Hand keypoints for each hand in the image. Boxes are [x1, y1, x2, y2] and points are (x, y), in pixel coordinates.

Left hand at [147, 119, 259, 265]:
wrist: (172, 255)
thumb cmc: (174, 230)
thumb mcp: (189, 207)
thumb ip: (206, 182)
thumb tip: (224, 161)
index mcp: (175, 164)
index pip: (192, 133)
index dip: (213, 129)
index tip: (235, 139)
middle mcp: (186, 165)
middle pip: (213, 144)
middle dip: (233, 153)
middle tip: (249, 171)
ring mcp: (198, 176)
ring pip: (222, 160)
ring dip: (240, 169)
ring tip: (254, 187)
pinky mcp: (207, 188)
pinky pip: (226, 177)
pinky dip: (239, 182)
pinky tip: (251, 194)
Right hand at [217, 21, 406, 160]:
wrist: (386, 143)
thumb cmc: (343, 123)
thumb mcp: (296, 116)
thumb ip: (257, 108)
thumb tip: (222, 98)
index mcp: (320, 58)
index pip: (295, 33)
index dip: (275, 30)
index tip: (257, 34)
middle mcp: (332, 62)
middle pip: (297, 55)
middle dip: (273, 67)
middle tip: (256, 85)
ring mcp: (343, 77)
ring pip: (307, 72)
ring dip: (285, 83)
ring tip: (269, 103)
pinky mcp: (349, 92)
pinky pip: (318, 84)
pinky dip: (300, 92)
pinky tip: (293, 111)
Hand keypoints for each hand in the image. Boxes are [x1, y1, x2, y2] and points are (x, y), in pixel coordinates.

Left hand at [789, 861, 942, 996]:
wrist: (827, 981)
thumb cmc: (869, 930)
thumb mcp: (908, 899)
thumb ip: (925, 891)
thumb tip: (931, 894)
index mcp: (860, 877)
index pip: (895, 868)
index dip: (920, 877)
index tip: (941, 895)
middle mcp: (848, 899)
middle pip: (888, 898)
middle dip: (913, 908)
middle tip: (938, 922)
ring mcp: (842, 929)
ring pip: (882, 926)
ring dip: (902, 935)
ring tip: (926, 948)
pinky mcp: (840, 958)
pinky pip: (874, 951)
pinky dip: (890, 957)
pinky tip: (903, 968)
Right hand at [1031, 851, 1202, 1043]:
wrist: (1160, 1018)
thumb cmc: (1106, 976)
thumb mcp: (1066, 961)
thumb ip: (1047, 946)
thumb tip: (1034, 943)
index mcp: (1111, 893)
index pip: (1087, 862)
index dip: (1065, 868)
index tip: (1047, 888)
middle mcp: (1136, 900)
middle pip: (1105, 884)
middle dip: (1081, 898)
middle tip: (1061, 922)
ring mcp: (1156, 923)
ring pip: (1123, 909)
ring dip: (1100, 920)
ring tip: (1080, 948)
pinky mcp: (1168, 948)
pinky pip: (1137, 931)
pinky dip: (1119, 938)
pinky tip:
• • • • • • •
▸ **Task brief**
Return, exactly as they stand, the lines from the start of the records above through the line with "pinky dip: (1119, 938)", both ends included, and no other lines.

▸ **Exercise solution**
Hand keypoints for each hand in the image. Boxes are [x1, y1, x2, y2] and points are (x, y), in pixel coordinates.

Left hand at [147, 119, 259, 265]:
wrist: (172, 255)
thumb cmc: (174, 230)
thumb mcp: (189, 207)
thumb ip: (206, 182)
thumb tip: (224, 161)
index mcp: (175, 164)
index pip: (192, 133)
index dip: (213, 129)
index tip: (235, 139)
middle mcp: (186, 165)
middle pip: (213, 144)
middle dip: (233, 153)
middle tip: (249, 171)
ring mcp: (198, 176)
ring pip: (222, 160)
ring dip: (240, 169)
ring tip: (254, 187)
pinky mcp: (207, 188)
pinky pip: (226, 177)
pinky dip: (239, 182)
pinky tip: (251, 194)
Right hand at [217, 21, 406, 160]:
wrist: (386, 143)
thumb cmc: (343, 123)
thumb mcp: (296, 116)
thumb ip: (257, 108)
thumb tip: (222, 98)
index mcp: (320, 58)
index pip: (295, 33)
index dip: (275, 30)
index tip: (257, 34)
middle mcp: (332, 62)
middle pip: (297, 55)
middle dip: (273, 67)
middle tip: (256, 85)
ring mcp: (343, 77)
ring pip: (307, 72)
ring dip: (285, 83)
ring tip: (269, 103)
pinky mcp: (349, 92)
pinky pip: (318, 84)
pinky dip: (300, 92)
pinky tip: (293, 111)
Hand keypoints for each hand in the image. Boxes are [x1, y1, x2, y2] and points are (x, y), in pixel coordinates.

Left hand at [789, 861, 942, 996]:
wrist: (827, 981)
thumb cmc: (869, 930)
thumb mcp: (908, 899)
thumb ip: (925, 891)
thumb tip: (931, 894)
index mcp: (860, 877)
index pip: (895, 868)
index dip: (920, 877)
index tip: (941, 895)
middle mcp: (848, 899)
middle pip: (888, 898)
middle dip: (913, 908)
middle tip: (938, 922)
ring mcp: (842, 929)
ring pip: (882, 926)
ring dip: (902, 935)
ring tip: (926, 948)
pinky mcp: (840, 958)
pinky pip: (874, 951)
pinky dip: (890, 957)
pinky tip: (903, 968)
Right hand at [1031, 851, 1202, 1043]:
wrist: (1160, 1018)
thumb cmc: (1106, 976)
thumb mcp: (1066, 961)
thumb ip: (1047, 946)
thumb tip: (1034, 943)
index mcp: (1111, 893)
index pip: (1087, 862)
index dip: (1065, 868)
index tip: (1047, 888)
middle mcp: (1136, 900)
middle pip: (1105, 884)
middle dip: (1081, 898)
middle tip: (1061, 922)
ring mcp: (1156, 923)
ring pip: (1123, 909)
ring dip: (1100, 920)
ring tip: (1080, 948)
pinky mcp: (1168, 948)
pinky pip: (1137, 931)
pinky dip: (1119, 938)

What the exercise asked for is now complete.